What to work on
Bring together all lines of the material below that contain the string "POST".

Input data Start Marker

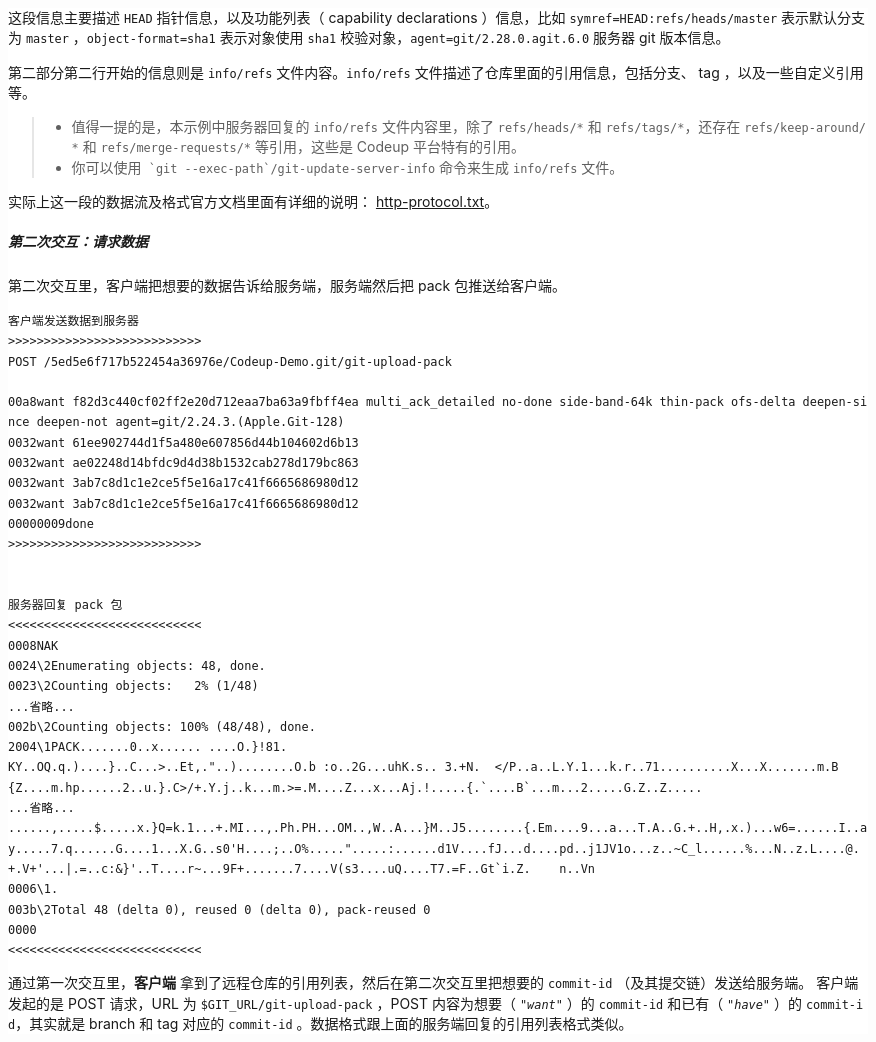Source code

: 这段信息主要描述 `HEAD` 指针信息，以及功能列表（ capability declarations ）信息，比如 `symref=HEAD:refs/heads/master` 表示默认分支为 `master` ，`object-format=sha1` 表示对象使用 `sha1` 校验对象，`agent=git/2.28.0.agit.6.0` 服务器 git 版本信息。

第二部分第二行开始的信息则是 `info/refs` 文件内容。`info/refs` 文件描述了仓库里面的引用信息，包括分支、 tag ，以及一些自定义引用等。

> - 值得一提的是，本示例中服务器回复的 `info/refs` 文件内容里，除了 `refs/heads/*` 和 `refs/tags/*`，还存在 `refs/keep-around/*` 和 `refs/merge-requests/*` 等引用，这些是 Codeup 平台特有的引用。
> - 你可以使用`` `git --exec-path`/git-update-server-info`` 命令来生成 `info/refs` 文件。

实际上这一段的数据流及格式官方文档里面有详细的说明： [http-protocol.txt](https://github.com/git/git/blob/master/Documentation/technical/http-protocol.txt#L163)。

##### 第二次交互：请求数据

第二次交互里，客户端把想要的数据告诉给服务端，服务端然后把 pack 包推送给客户端。

```
客户端发送数据到服务器
>>>>>>>>>>>>>>>>>>>>>>>>>>>
POST /5ed5e6f717b522454a36976e/Codeup-Demo.git/git-upload-pack

00a8want f82d3c440cf02ff2e20d712eaa7ba63a9fbff4ea multi_ack_detailed no-done side-band-64k thin-pack ofs-delta deepen-since deepen-not agent=git/2.24.3.(Apple.Git-128)
0032want 61ee902744d1f5a480e607856d44b104602d6b13
0032want ae02248d14bfdc9d4d38b1532cab278d179bc863
0032want 3ab7c8d1c1e2ce5f5e16a17c41f6665686980d12
0032want 3ab7c8d1c1e2ce5f5e16a17c41f6665686980d12
00000009done
>>>>>>>>>>>>>>>>>>>>>>>>>>>


服务器回复 pack 包
<<<<<<<<<<<<<<<<<<<<<<<<<<<
0008NAK
0024\2Enumerating objects: 48, done.
0023\2Counting objects:   2% (1/48)
...省略...
002b\2Counting objects: 100% (48/48), done.
2004\1PACK.......0..x...... ....O.}!81.
KY..OQ.q.)....}..C...>..Et,."..)........O.b :o..2G...uhK.s.. 3.+N.	</P..a..L.Y.1...k.r..71..........X...X.......m.B{Z....m.hp......2..u.}.C>/+.Y.j..k...m.>=.M....Z...x...Aj.!.....{.`....B`...m...2.....G.Z..Z.....
...省略...
......,.....$.....x.}Q=k.1...+.MI...,.Ph.PH...OM..,W..A...}M..J5........{.Em....9...a...T.A..G.+..H,.x.)...w6=......I..ay.....7.q......G....1...X.G..s0'H....;..O%.....".....:......d1V....fJ...d....pd..j1JV1o...z..~C_l......%...N..z.L....@.+.V+'...|.=..c:&}'..T....r~...9F+.......7....V(s3....uQ....T7.=F..Gt`i.Z.	n..Vn
0006\1.
003b\2Total 48 (delta 0), reused 0 (delta 0), pack-reused 0
0000
<<<<<<<<<<<<<<<<<<<<<<<<<<<
```

通过第一次交互里，**客户端** 拿到了远程仓库的引用列表，然后在第二次交互里把想要的 `commit-id` （及其提交链）发送给服务端。
客户端发起的是 POST 请求，URL 为 `$GIT_URL/git-upload-pack` ，POST 内容为想要（ _`"want"`_ ）的 `commit-id` 和已有（ _`"have"`_ ）的 `commit-id`，其实就是 branch 和 tag 对应的 `commit-id` 。数据格式跟上面的服务端回复的引用列表格式类似。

Input data End Marker

Task result
POST /5ed5e6f717b522454a36976e/Codeup-Demo.git/git-upload-pack
客户端发起的是 POST 请求，URL 为 `$GIT_URL/git-upload-pack` ，POST 内容为想要（ _`"want"`_ ）的 `commit-id` 和已有（ _`"have"`_ ）的 `commit-id`，其实就是 branch 和 tag 对应的 `commit-id` 。数据格式跟上面的服务端回复的引用列表格式类似。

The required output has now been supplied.